I worked down the list. When I saw black nationalism and black psychology, I ripped the pull-offs and carried them to the next registration step. I kept reading:
miseducation of the negro
the history and social significance of black power
lsd: the psychedelic experience based on timothy leary’s manual
When I presented my list to the registration assistant, she pointed out that I had signed up for twenty-seven units, an impossibility. She showed me how my Experimental College courses would become academic units once I was officially admitted. I ended up with eighteen units, six EC courses. I bought an SF State binder of my own and went to check on my status at the Admissions Office. After an interminable wait,
a student clerk told me my folder was still in evaluation. I hated the thought of being a pinhead that hung around State or UC Extension hoping to get in.

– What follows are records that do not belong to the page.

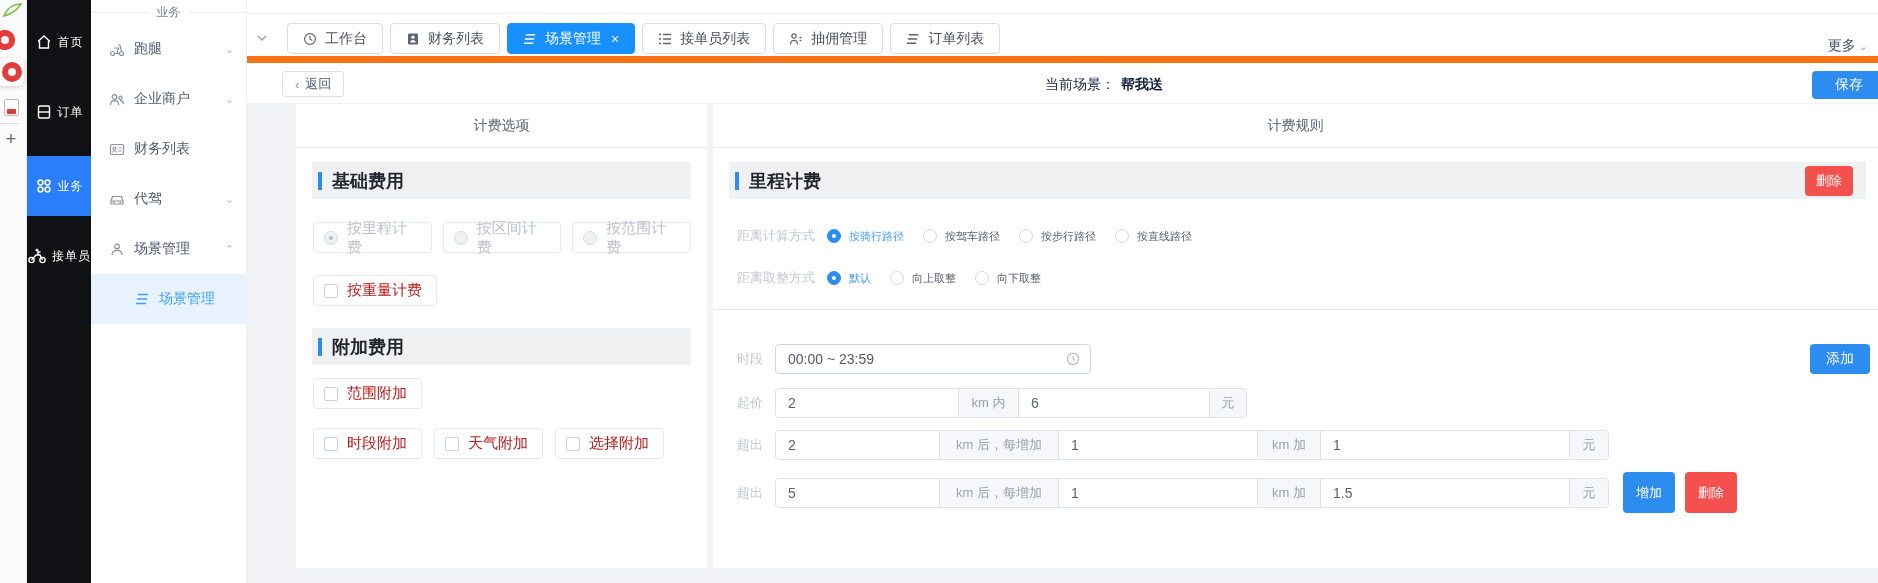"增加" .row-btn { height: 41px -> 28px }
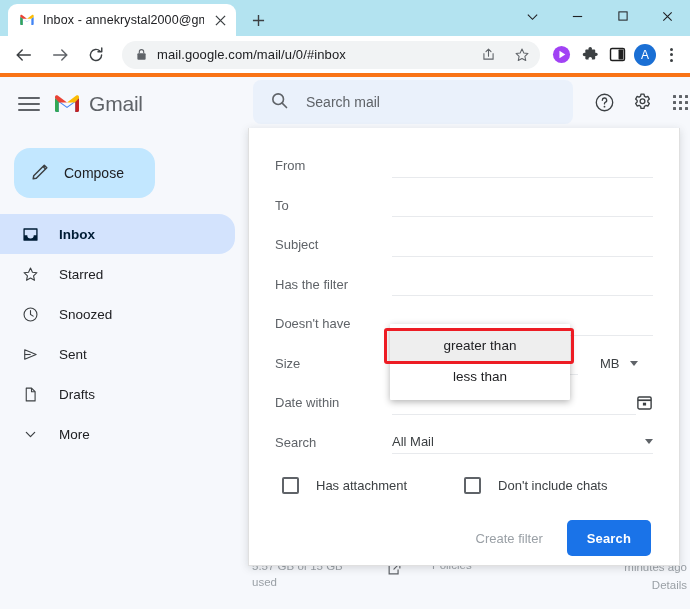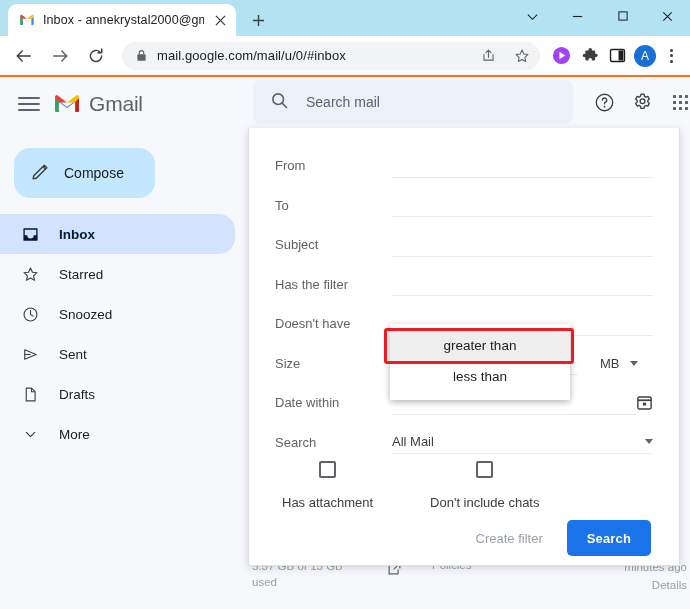"mail.google.com/mail/u/0/#inbox" .toolbar { border-bottom: 2px solid #f97316 -> 4px solid #f97316 }
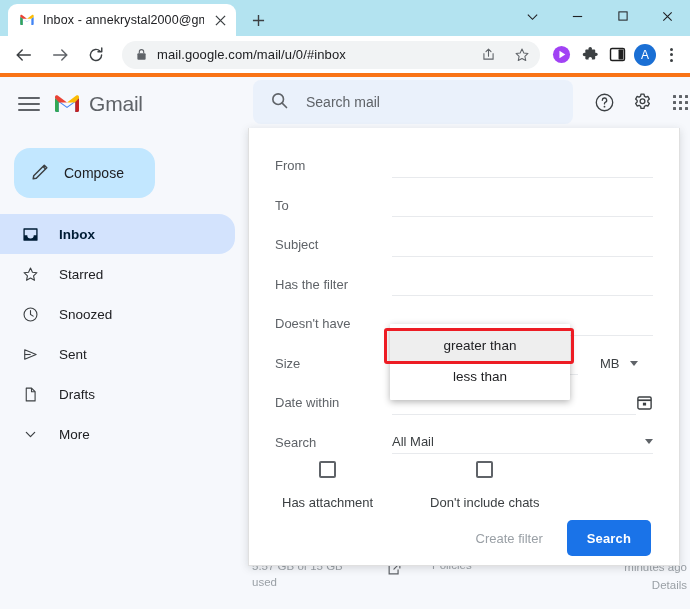"Has attachment" .cgroup { flex-direction: column -> none }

But I had done my best for the time being. By the time I finished, the air had cooled and students were headed in droves to the Muni streetcar stop at Nineteenth Avenue. I stood on the narrow platform until the M came. On board I stood in a throng so dense I couldn’t reach the steel rings. Sweat, tobacco breath, Juicy Fruit gum, hair, the sharp edges of books and notebooks, the feel of buttocks, the long lean slant of a back on mine, a breast perhaps not a breast pushing into me—in a blur it all became San Francisco State and I was swallowed like Jonah, whole and standing in its gut.
20
Aunt Ola called me up on a Sunday out of the clear blue.
“Your uncle and I will be so proud of you when you get your BA degree. That’s what really counts in this world, you know.” I was already on the path toward my BA. I knew an AA in language arts, not that I had one yet anyway, didn’t mean squat.
“We got this postcard notice in the mail from Merritt College. Are you thinking about nursing, Niecy?” Samuel Merritt was the name of a school of nursing in Oakland. “It’s talking about your graduation day.”
“Merritt College is the new name for Oakland City College, Aunt Ola. They built the new hill campus and renamed it that.”
“You must be part of what they’re calling the last AA class from the old college then. And they want you there, even though an AA isn’t much more than a high school diploma.” Ola went on about how a social worker or a probation officer needed a bachelor’s. I was focused on getting into State officially. All I needed was Ola getting huffy with me about not having the same amount of education Buddy and Corliss had.